One of Google+’s much touted features is its ability to automatically slurp photos off of your mobile phone. I’m a big fan of this functionality. It represents a marked improvement in user experience over Facebook. It’s silly that we waste so much time dragging and dropping image files.
Before taking advantage of automatic uploads, users should be aware of some other less obvious features. When viewing a photo, click Actions->Photo Details and you’ll be presented with some neat data:
I assume this information is pulled straight from the EXIF metadata embedded in the image file from the phone. That’s handy, although I’m not really sure what I’m supposed to get out of the histogram. If you click “Location”, you’ll see something even more interesting.
That’s almost exactly where I took the picture. Awesome!
But very close to my apartment. Creepy!
As far as I can tell, control over who sees what is a major selling point of Google+.
The whole Circles concept seems like a user friendly access management system. So I find it a little surprising that sharing a photo is bound, by default, to share location information as well.

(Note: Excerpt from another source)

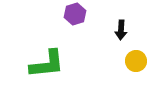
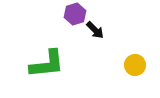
black arrow: moved 26 px left; rotated 48 degrees counterclockwise
yellow circle: moved 1 px left, 4 px down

I know that the information was already in the EXIF data, I gave the Android application permission to access the phone’s GPS, and there was probably a warning in the terms I agreed to. But 99% of people won’t consider any of that when they share an image from a location they would like to keep private.
To be clear, I think this feature is really cool. Google has taken full advantage of geotagging in a way that provides value to end users. People just need to be aware of what exactly they’re sharing.
Nick, this probably happened because GPS was enabled in your camera app. That option is disabled by default IIRC, unless Sense decided to change that. G+ doesn’t strip the EXIF data, so I would consider this an issue with the camera application rather than the G+ application.
I must have told the app to include GPS when I blew through the setup wizard.
It isn’t really a problem with Google+, just unexpected behavior. Most people either:
A) have no idea what EXIF data is
B) expect social networking sites to strip it. Facebook removes it. Too lazy to check others.
Iiiiiiiiiiiiin West University, born and raised.
Sorry, that popped into my head for some reason.
BTW: the histogram is the color levels in the picture. Picasa does this, too. I’m sure it means more to certain people than to me.